__Page excerpt__
RotKraken is written in Perl and depends on the DateTime
(Ubuntu: libdatetime-perl
), File::ExtAttr
(Ubuntu: libfile-extattr-perl
), and Digest::MD5::File
(Ubuntu: libdigest-md5-file-perl
) modules. As such, I believe it should work on most Linux-based NASes. The tests are also written in Perl and depend on the File::ExtAttr
(Ubuntu: libfile-extattr-perl
), Test::More
(Ubuntu: libtest-most-perl
), IPC::Run
(Ubuntu: libipc-run-perl
), and File::Path
(Ubuntu: perl
) modules. A Bash test script is provided that runs the tests against the ext2, ext3, ext4, and btrfs filesystems on Linux; I would have liked to include more (e.g. XFS and ZFS), but their nonstandard mkfs
commands dissuaded me.
To facilitate addition to your $PATH
, a bin/
directory is provided with a convenience symlink.
RotKraken is released under a "GPL3 or later" licence and, despite my best efforts to make it obviously defect-free, comes with absolutely no warranty whatsoever, express or implied; use it at your own risk. If you find bugs, please either report them to me so I can fast-track a fix or submit a pull request with a fix of your own. I can be reached at [email protected] for bug reports, suggestions, and abuse (but not all three at once).
All commands currently take the following form:
rk -<single-option> <items...>
...where <items...>
is a list of files and/or directories to be recursed. Shell globbing is supported.
To do an initial hashing run, use rk -i
. This will place a timestamp and content hash in the extended attributes of each (accessible) regular file while printing a status line. Previously hashed files will not be affected and their existing status printed instead.
To verify items against the stored metadata, use rk -v
. For every previously hashed file, this will rehash its content and compare with the stored hash to derive a new status value. Unhashed files will not be read but will have a status line in the output.

__Information supplied__
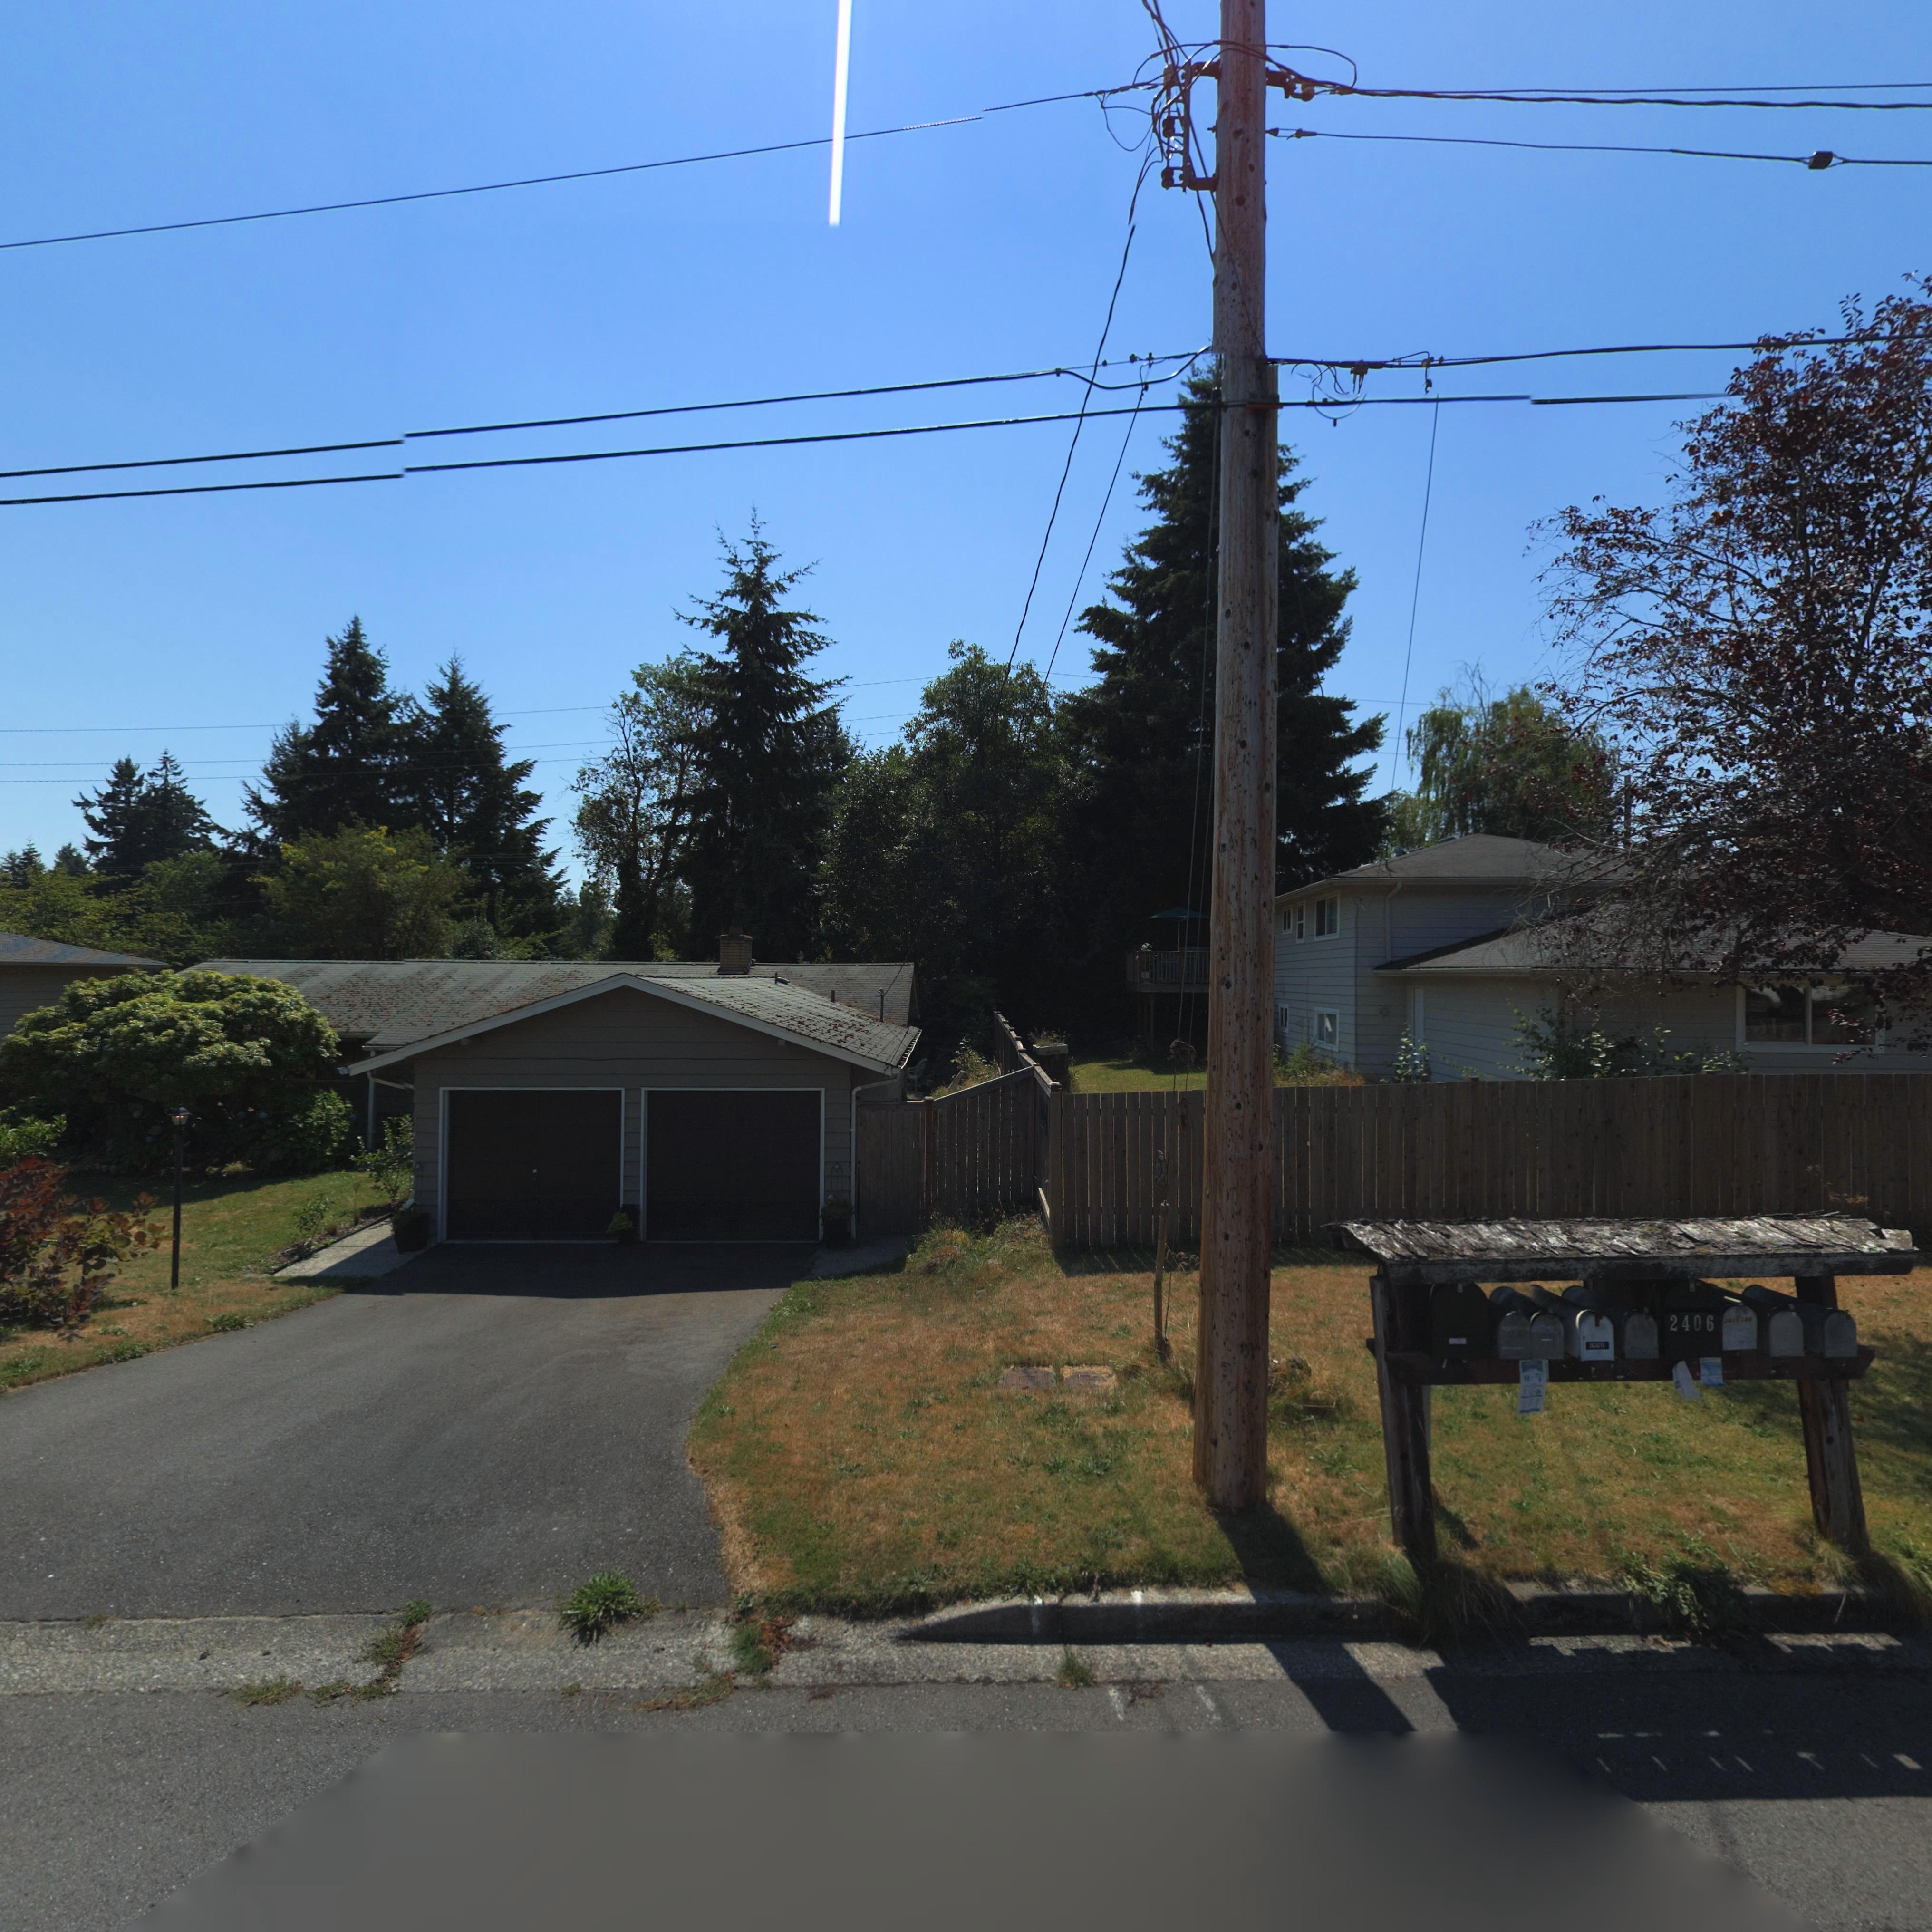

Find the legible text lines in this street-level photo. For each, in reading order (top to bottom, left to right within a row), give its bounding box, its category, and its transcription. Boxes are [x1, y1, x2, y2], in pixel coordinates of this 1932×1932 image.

[1670, 1315, 1714, 1331] StreetNumber: 2406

__Stated task A__
Copy out the passage of the RotKraken excerpt that opens with the words containing "To verify items" and closes with "in the output.", swapping in "recorded hash" wherever "stored hash" stands.
__Stated task B__
State whether each statement agrees with the RotKraken excerpt, answering yes or no and quoting the deciding words: (i) RotKraken is written in Perl; (ii) the provided Bash test script runs the tests against XFS and ZFS; (iii) shell globbing is not supported.
__Stated task C__
Extend the RotKraken excerpt, starting after its final sentence.
The listing is separate material and has no connection to the RotKraken excerpt.

__Expected output A__
To verify items against the stored metadata, use rk -v
. For every previously hashed file, this will rehash its content and compare with the recorded hash to derive a new status value. Unhashed files will not be read but will have a status line in the output.

__Expected output B__
(i) Yes: "RotKraken is written in Perl"
(ii) No: "I would have liked to include more (e.g. XFS and ZFS), but their nonstandard mkfs"
(iii) No: "Shell globbing is supported."

__Expected output C__
Matched files will have their verification timestamps updated but mismatches won't — this is so that, in future, mismatches can be printed with a timespan within which any backup will contain a known-good copy of the file.
Note: make sure you copy extended attributes (see below)!
The standard workflow is to run rk -i
on the original tree (let's call it $SRC) before copying, and then verify the results by running rk -v
on the new tree ($DST). If you've already copied the data, you can instead run rk -i
on both $SRC and $DST and then verify the copy using rk -e
.
If you've initial-hashed $DST via rk -i
but don't want to let rk
touch your source tree, you can use rk -e
to generate a log in md5deep -zl
format:
diff <(sort <(cd "$SRC" && md5deep -rzlj0 .)) <(sort <(cd "$DST" && rk -e .))
option | meaning |
---|---|
-x | Clear own metadata from extended attributes |
-e | Export hash log to stdout in the same format as md5deep -zl |
-i | Initialise files that are missing metadata |
-v | Verify files with metadata |
-a | Combination of -i & -v |
char | meaning |
---|---|
No metadata or just removed | |
N | Just hashed, metadata added |
? | Previously hashed but never verified |
V | Last verify passed, timestamp updated |
X | Last verify failed, timestamp not updated |
Mac OS isn't yet supported, but I've established feasibility and it's on the roadmap. Although it seems that Windows now supports extended attributes via NTFS, Cygwin doesn't, so it's currently unsupported. While it's likely that the Windows Subsystem for Linux and/or one of its ancestors might be suitable for RotKraken under Windows, I haven't investigated any of them because I use Linux and Cygwin.
DANGER WILL ROBINSON: cp
, mv
, rsync
, and tar
are all capable of preserving extended attributes but won't necessarily do it by default! Double-check your command-line options and run as root
to be sure you're not throwing anything away in transit; -a
can be useful for maximising preservation.
I chose MD5 because I value speed; I don't consider malicious replacement of files with bogus variants by bad actors a real problem in my use case, so a true cryptographic hash would be overkill. I named the hash attribute md5
so that extra signatures from other hash functions can be added later, but I haven't worked out the logic for handling multiple signatures.
Since extended attributes only work on regular files, other filesystem entities like named pipes and device nodes (everything but regular files and directories) are silently ignored.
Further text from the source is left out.